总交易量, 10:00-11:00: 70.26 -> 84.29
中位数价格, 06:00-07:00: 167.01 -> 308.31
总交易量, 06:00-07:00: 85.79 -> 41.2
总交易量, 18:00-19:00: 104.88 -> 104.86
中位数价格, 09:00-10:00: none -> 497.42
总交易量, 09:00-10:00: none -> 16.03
# # #
Job
Your answer must be the lines from the one containing "中位数价格, 09:00-10:00: none -> 497.42" through the last line of the entries, copied exactly, with no other lines.

Reply
中位数价格, 09:00-10:00: none -> 497.42
总交易量, 09:00-10:00: none -> 16.03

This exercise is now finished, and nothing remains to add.